* [Task]: Word for word, retype the entire listing.

* [Provided data]:
⟨
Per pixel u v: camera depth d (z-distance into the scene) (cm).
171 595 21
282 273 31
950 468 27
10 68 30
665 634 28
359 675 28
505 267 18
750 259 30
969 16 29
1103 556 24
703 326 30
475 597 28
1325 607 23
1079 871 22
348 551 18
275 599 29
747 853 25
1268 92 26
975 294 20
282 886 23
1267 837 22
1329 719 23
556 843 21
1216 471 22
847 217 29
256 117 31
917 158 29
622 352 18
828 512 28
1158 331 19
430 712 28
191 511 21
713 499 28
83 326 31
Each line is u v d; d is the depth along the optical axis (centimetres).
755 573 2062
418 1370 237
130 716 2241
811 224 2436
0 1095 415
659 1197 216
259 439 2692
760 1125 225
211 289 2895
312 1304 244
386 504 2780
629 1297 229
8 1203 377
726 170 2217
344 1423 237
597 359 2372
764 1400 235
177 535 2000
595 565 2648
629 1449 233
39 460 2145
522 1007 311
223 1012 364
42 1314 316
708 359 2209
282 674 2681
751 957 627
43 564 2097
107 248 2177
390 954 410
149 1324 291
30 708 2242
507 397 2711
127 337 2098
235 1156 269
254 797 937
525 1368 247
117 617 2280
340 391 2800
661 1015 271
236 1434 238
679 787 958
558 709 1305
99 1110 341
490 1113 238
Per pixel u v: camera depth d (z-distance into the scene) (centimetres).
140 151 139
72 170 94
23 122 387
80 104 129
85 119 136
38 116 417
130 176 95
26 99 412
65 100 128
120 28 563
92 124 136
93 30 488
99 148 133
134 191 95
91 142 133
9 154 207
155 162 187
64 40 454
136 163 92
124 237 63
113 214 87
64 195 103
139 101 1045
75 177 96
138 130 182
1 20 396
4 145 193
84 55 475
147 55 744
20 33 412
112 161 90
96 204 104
⟩
* [Answer space]:
Per pixel u v: camera depth d (z-distance into the scene) (cm).
171 595 21
282 273 31
950 468 27
10 68 30
665 634 28
359 675 28
505 267 18
750 259 30
969 16 29
1103 556 24
703 326 30
475 597 28
1325 607 23
1079 871 22
348 551 18
275 599 29
747 853 25
1268 92 26
975 294 20
282 886 23
1267 837 22
1329 719 23
556 843 21
1216 471 22
847 217 29
256 117 31
917 158 29
622 352 18
828 512 28
1158 331 19
430 712 28
191 511 21
713 499 28
83 326 31
Each line is u v d; d is the depth along the optical axis (centimetres).
755 573 2062
418 1370 237
130 716 2241
811 224 2436
0 1095 415
659 1197 216
259 439 2692
760 1125 225
211 289 2895
312 1304 244
386 504 2780
629 1297 229
8 1203 377
726 170 2217
344 1423 237
597 359 2372
764 1400 235
177 535 2000
595 565 2648
629 1449 233
39 460 2145
522 1007 311
223 1012 364
42 1314 316
708 359 2209
282 674 2681
751 957 627
43 564 2097
107 248 2177
390 954 410
149 1324 291
30 708 2242
507 397 2711
127 337 2098
235 1156 269
254 797 937
525 1368 247
117 617 2280
340 391 2800
661 1015 271
236 1434 238
679 787 958
558 709 1305
99 1110 341
490 1113 238
Per pixel u v: camera depth d (z-distance into the scene) (centimetres).
140 151 139
72 170 94
23 122 387
80 104 129
85 119 136
38 116 417
130 176 95
26 99 412
65 100 128
120 28 563
92 124 136
93 30 488
99 148 133
134 191 95
91 142 133
9 154 207
155 162 187
64 40 454
136 163 92
124 237 63
113 214 87
64 195 103
139 101 1045
75 177 96
138 130 182
1 20 396
4 145 193
84 55 475
147 55 744
20 33 412
112 161 90
96 204 104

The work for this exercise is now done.